Ultimately when we respond to misinformation attacks by reducing rewards, we’re not trying to completely eradicate the misinformation — as with all good forms of conflict reduction, we’re trying to make it prohibitively costly for any but the most determined attackers to have the resources and reach to affect us.

Engaging misinformation online

Even if platforms work to remove misinformation botnets and limit the reach of trolls, misinformation will still get through. It’s not clear who’s responsible for countering misinformation attacks at this point: it’s made it past the platforms’ controls, but still has the potential to damage belief systems and communities (increasingly in real life, as evidenced by trolls setting up opposing protests at the same locations and times).

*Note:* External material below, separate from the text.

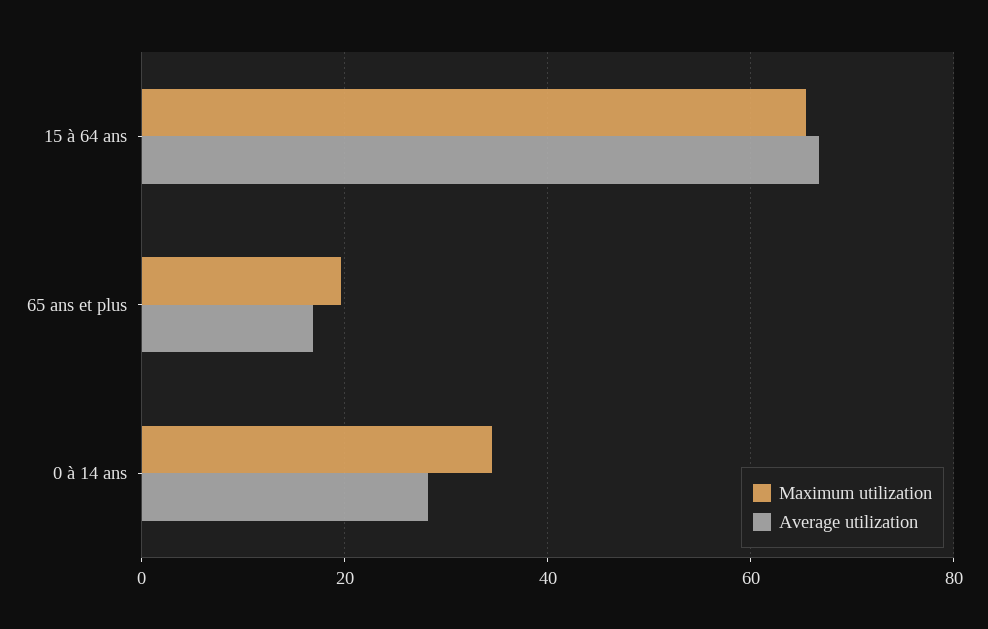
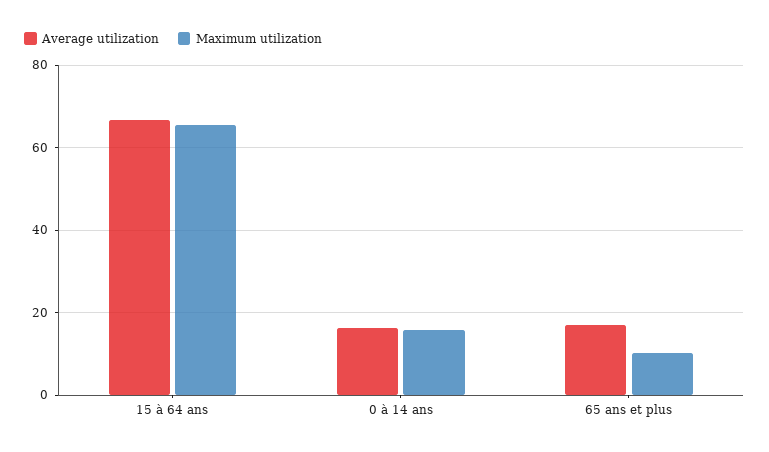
Maximum utilization, 65 ans et plus: 20 -> 10
Maximum utilization, 0 à 14 ans: 34 -> 16
Average utilization, 0 à 14 ans: 28 -> 16

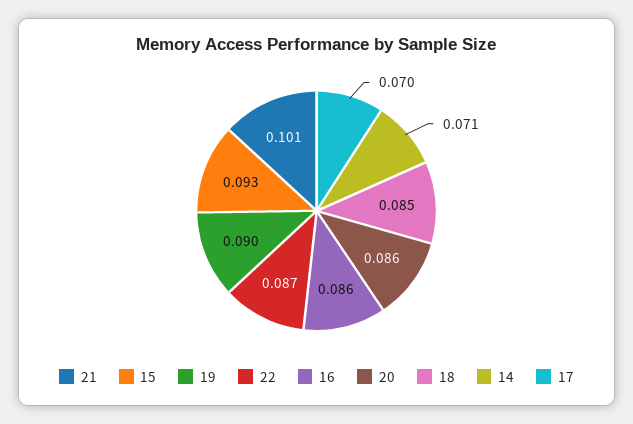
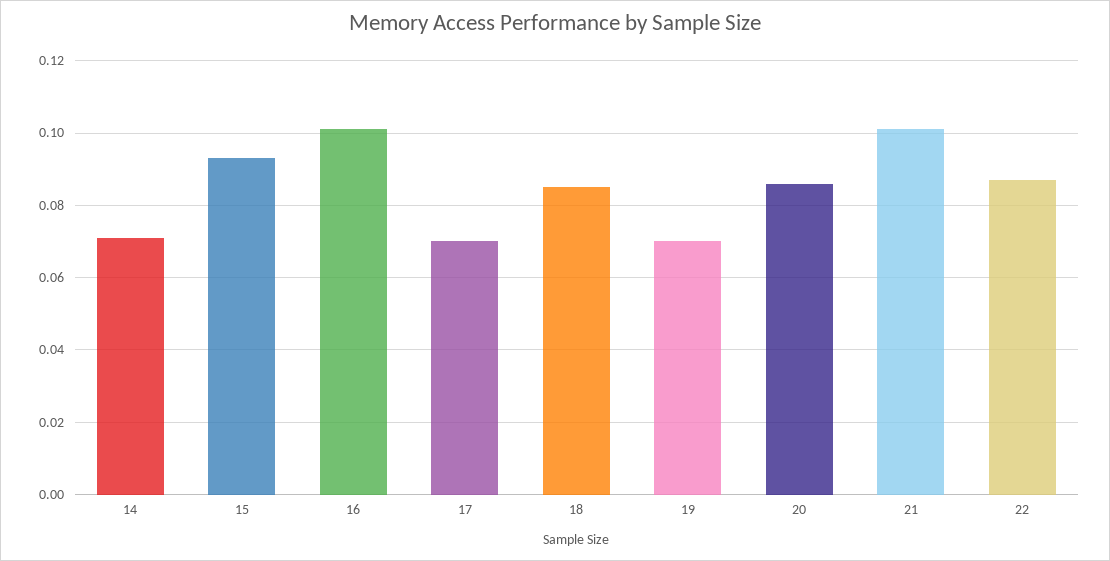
19: 0.09 -> 0.07
16: 0.086 -> 0.1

At this point, it’s appropriate to engage with the material and its creators, limiting the reach of bots and trolls whilst being mindful of personal and community safeties. This engagement can happen at most points in the misinformation pipeline, and this is another area where the infosec mindset of creatively adapting systems can be useful. Some recent notable examples include:

  • Lithuanian and Latvian ‘Elves’: roughly 100 people who respond to Russian-backed misinformation with humour and verified content, in “Elves vs. Trolls skirmishes”.
  • VOST work (in Spanish) on tagging disaster misinformation with links to verified updates, and retweeting misinformation with “Falso” stamps.
  • Overwhelming misinformation hashtags with other content (beautiful recent examples: a right-wing hashtag suddenly filled with news about a swimming contest, and an Indian guru using the Qanon hashtag).
  • Using search engine optimisation and brigading to move other stories above misinformation pages and related search terms in search and news results.

Engaging with bots and trolls has risks, including doxxing, which should be carefully considered if you’re planning to do this yourself.

The ecosystem, in general

Many of the players countering misinformation are working on a small scale. This can be effective, but we’re looking at an issue that will probably be part of the internet for the foreseeable future, and from my experience running crisismapping deployments, I know that without more support, these efforts might not be sustainable in the long term.

The social media platforms have a great deal of leverage on this problem — they could shut down misinformation almost overnight, but that would be at great potential cost to them, both in audience and in financial cost (e.g. the cost to share price of ad-supported platforms removing ad viewings). Reducing money supplies (e.g. adtech) and other misinformation incentives is another good avenue of approach, and we’ve seen some working community responses but they might be difficult to scale over time.

Misinformation attacks aren’t going away. Today they’re nation-state backed and personal attacks; tomorrow those skills could be scaled with AI and applied to companies, groups and other organisations. We need to think about this as an ecosystem, using similar tools and mindsets to information security. We also need to create more joined-up, cross-platform responses.